(EXERCISE MATERIALS)

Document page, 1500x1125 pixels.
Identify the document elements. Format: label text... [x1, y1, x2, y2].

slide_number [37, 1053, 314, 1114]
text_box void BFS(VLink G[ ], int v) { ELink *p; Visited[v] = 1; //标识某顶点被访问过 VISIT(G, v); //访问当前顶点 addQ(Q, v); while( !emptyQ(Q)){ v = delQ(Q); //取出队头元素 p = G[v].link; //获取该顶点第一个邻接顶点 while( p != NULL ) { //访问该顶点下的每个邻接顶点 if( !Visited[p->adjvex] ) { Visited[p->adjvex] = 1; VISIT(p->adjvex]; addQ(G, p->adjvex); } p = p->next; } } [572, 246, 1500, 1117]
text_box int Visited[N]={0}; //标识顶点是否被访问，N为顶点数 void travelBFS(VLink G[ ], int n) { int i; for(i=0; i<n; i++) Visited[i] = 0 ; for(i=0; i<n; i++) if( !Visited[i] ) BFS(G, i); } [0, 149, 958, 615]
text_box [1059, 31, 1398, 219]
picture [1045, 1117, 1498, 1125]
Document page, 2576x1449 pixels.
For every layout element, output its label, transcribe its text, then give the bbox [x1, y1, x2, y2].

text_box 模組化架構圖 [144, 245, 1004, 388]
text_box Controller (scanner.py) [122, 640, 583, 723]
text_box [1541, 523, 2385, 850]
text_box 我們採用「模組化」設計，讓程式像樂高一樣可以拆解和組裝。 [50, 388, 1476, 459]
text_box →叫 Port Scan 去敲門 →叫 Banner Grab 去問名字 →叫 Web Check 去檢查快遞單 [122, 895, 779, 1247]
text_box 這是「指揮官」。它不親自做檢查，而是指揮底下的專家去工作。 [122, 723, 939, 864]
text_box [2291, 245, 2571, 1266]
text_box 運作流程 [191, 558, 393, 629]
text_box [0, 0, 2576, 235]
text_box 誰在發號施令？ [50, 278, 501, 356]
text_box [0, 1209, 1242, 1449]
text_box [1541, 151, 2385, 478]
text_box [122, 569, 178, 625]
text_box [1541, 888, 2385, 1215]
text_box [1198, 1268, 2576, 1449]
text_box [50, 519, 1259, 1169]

(End EXERCISE MATERIALS)
(EXERCISE MATERIALS)

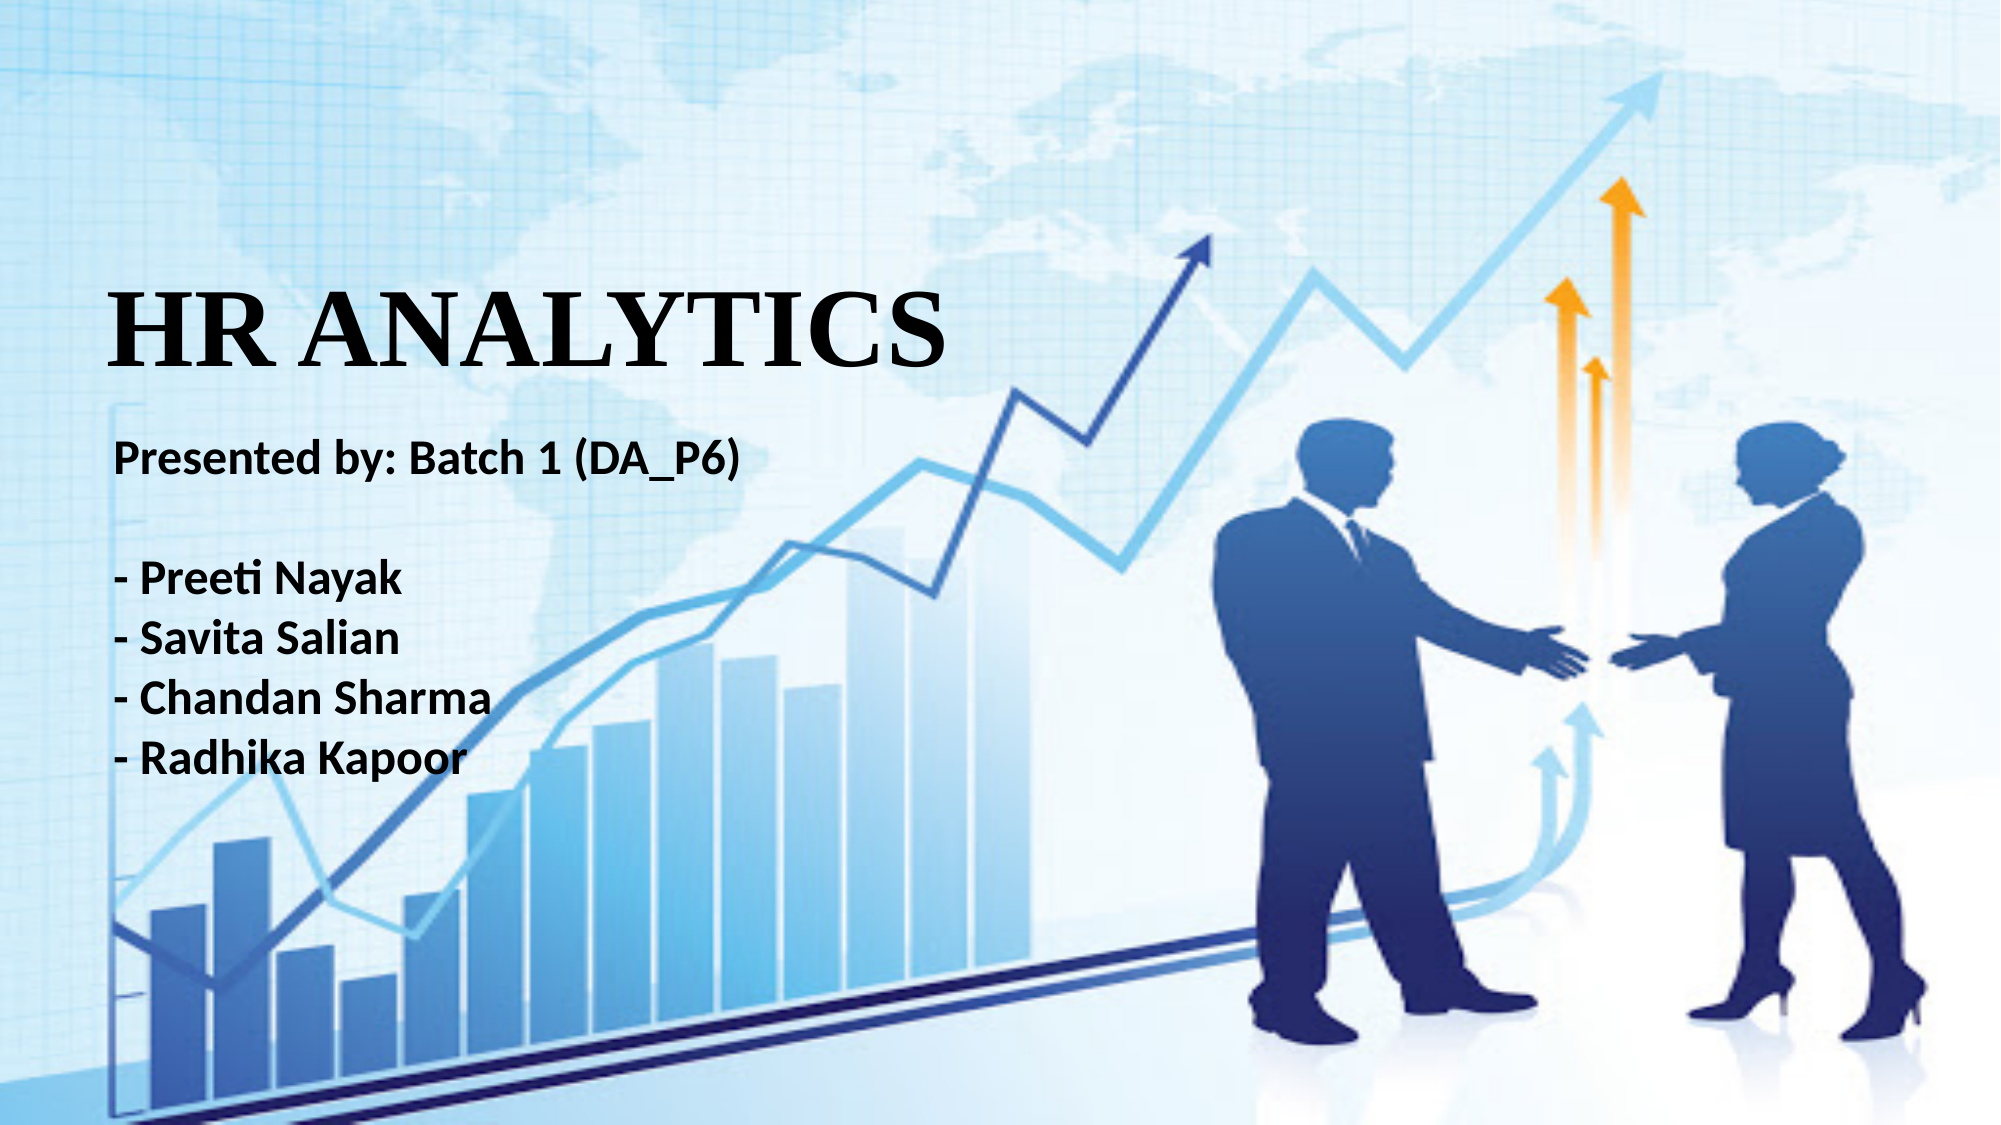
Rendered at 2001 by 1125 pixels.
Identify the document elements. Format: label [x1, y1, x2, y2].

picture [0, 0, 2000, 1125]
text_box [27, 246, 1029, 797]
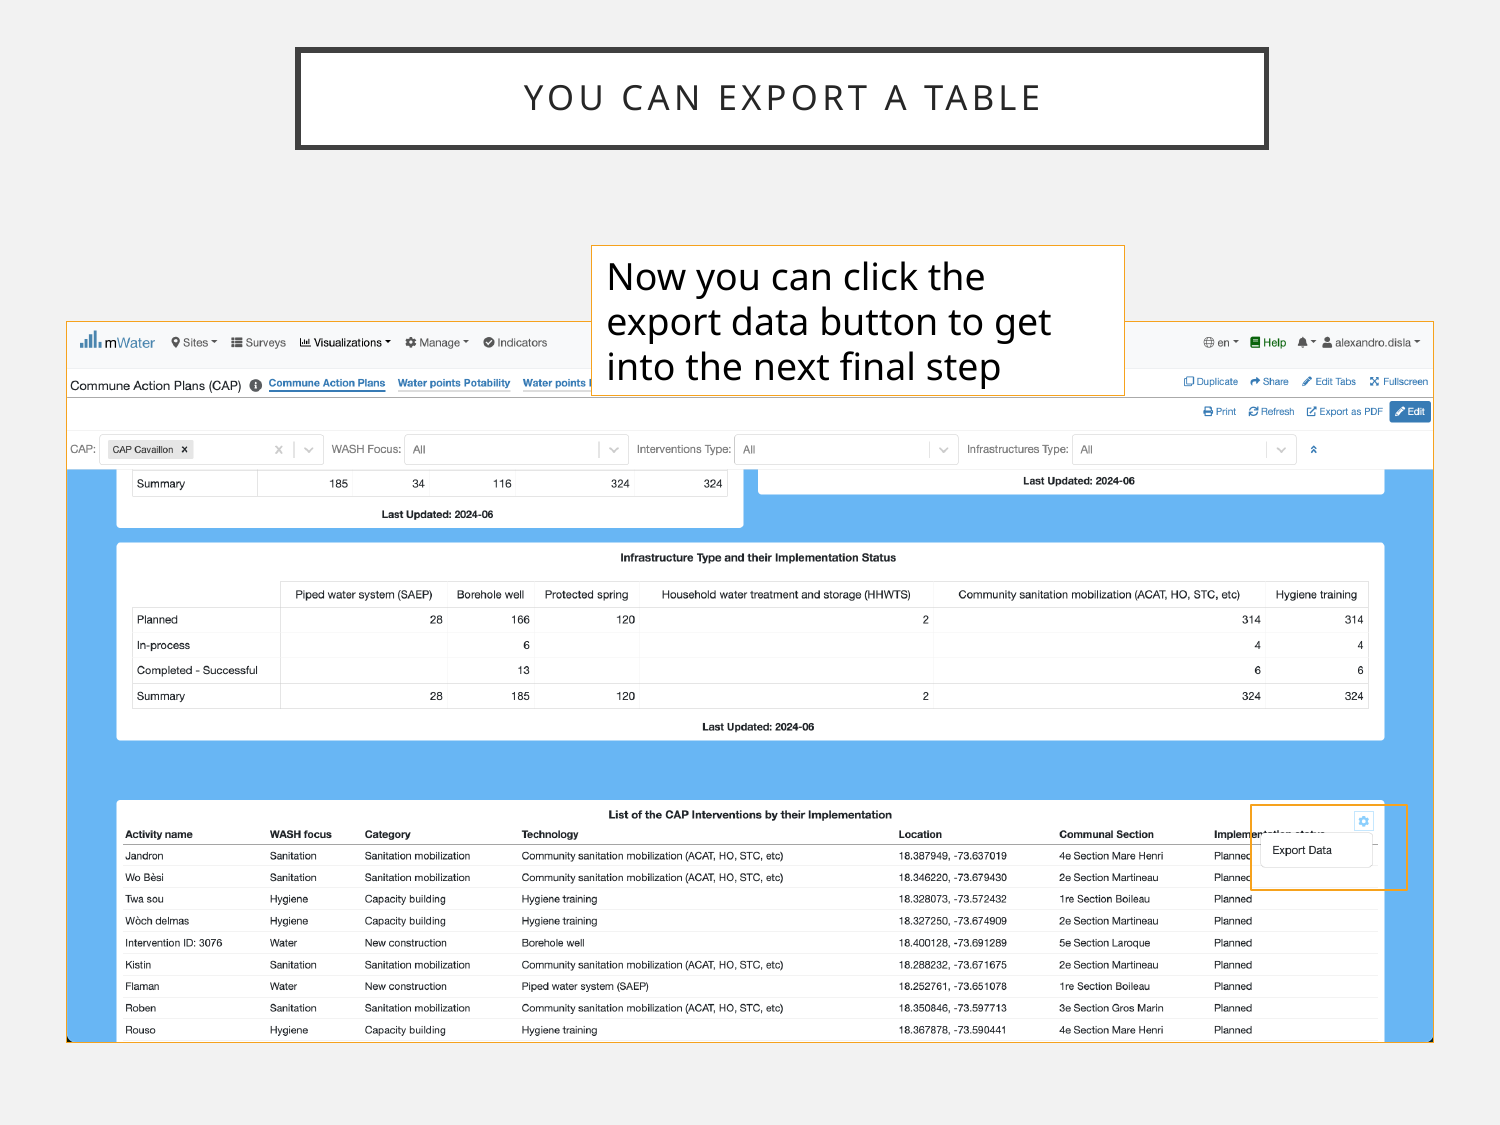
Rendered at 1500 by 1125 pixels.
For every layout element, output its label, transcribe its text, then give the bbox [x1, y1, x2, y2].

(End EXERCISE MATERIALS)

__PROBLEM DESCRIPTION__
Above this instruction are the records; retype exactly the lines from the one containing "Document page, 1500x1125 pixels." up to and including the one containing "Identify the document elements. Format: label text...".

__EXERCISE ANSWER__
Document page, 1500x1125 pixels.
Identify the document elements. Format: label text... [x1, y1, x2, y2].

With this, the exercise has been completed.